I showed the assistant the two passes that needed renewing and he said that we shouldn't have two passes. Not at all in order. "How did you get two?"

"We asked and the bloke gave us two..."

"He shouldn't have done that," came the reply. "Perhaps he was leaving," I offered jauntily.

I went in on Tuesday expecting to make an appointment for another day when our dossier could be forensically analysed.

But the man said the card could be instantly renewed as long as I had the 2006 tax returns, the last three pay slips and the most recent bill from the managing agents of the block.

The choice was either to get back before 11am or in the afternoon after 2pm.

An afternoon return would be complicated by the presence of the boy.

I thought why impose bureaucracy on a querulous pup even if his very presence on earth had spawned the trip.

I returned before 11am and got sorted. I asked for a second card but was informed by another assistant that no deviation would be tolerated this time.

Shame.

I deviated myself this morning, opting for a splash at Piscine Parmentier rather than the usual lengths at Piscine Pontoise.

Parmentier, which is a lot nearer - about five mintues away on the bike - has been renovated recently. The lockers don't take money, they have codes. A man kindly explained to me how it worked.

What I'm not so keen on is the mixed shower zone. I was there early enough not to encounter anything remotely approaching a mixed changing zone.

I did see cubicles for other self-conscious types.

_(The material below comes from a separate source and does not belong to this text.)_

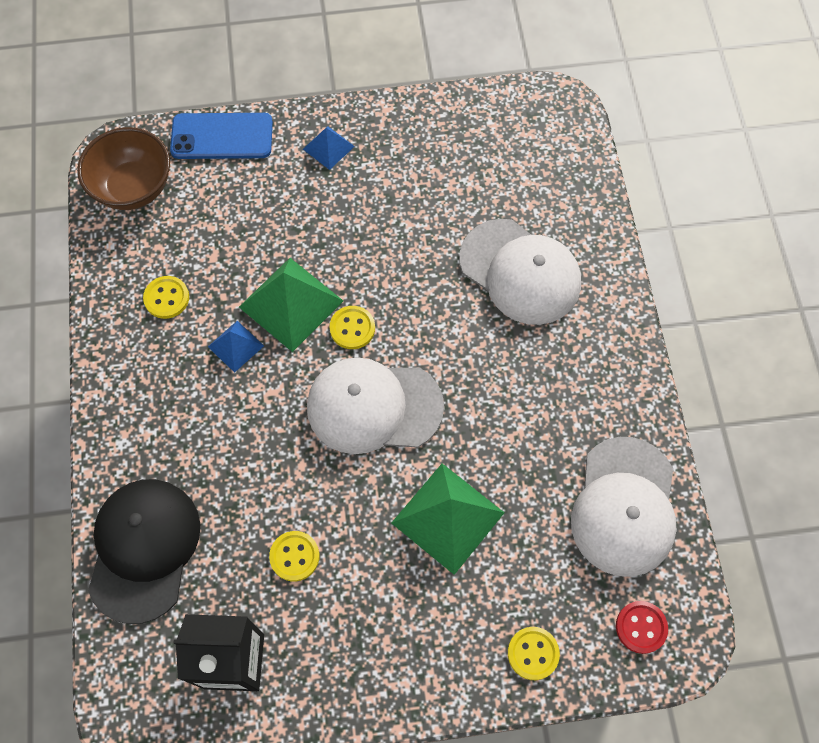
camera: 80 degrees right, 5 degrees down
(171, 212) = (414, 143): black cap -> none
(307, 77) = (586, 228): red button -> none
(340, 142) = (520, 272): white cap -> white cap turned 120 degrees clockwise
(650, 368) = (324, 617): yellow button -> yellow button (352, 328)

The pool itself is bright with an air of cleanliness rather unlike Pontoise which seeps faded splendour. At Pontoise you give your ticket to a man and he shows you to a cubicle and there are separate areas for the men and women to do their pre and post swim ablutions.

I quite like that kind of demarcation, smacks of old world values.

Quite why I should stand on such ceremony beats me. Three children in, inhibitions should, by now, have fled the coil.

It's time to unwind and dance to the rhythm of change. Stop swimming against the tide, so to speak.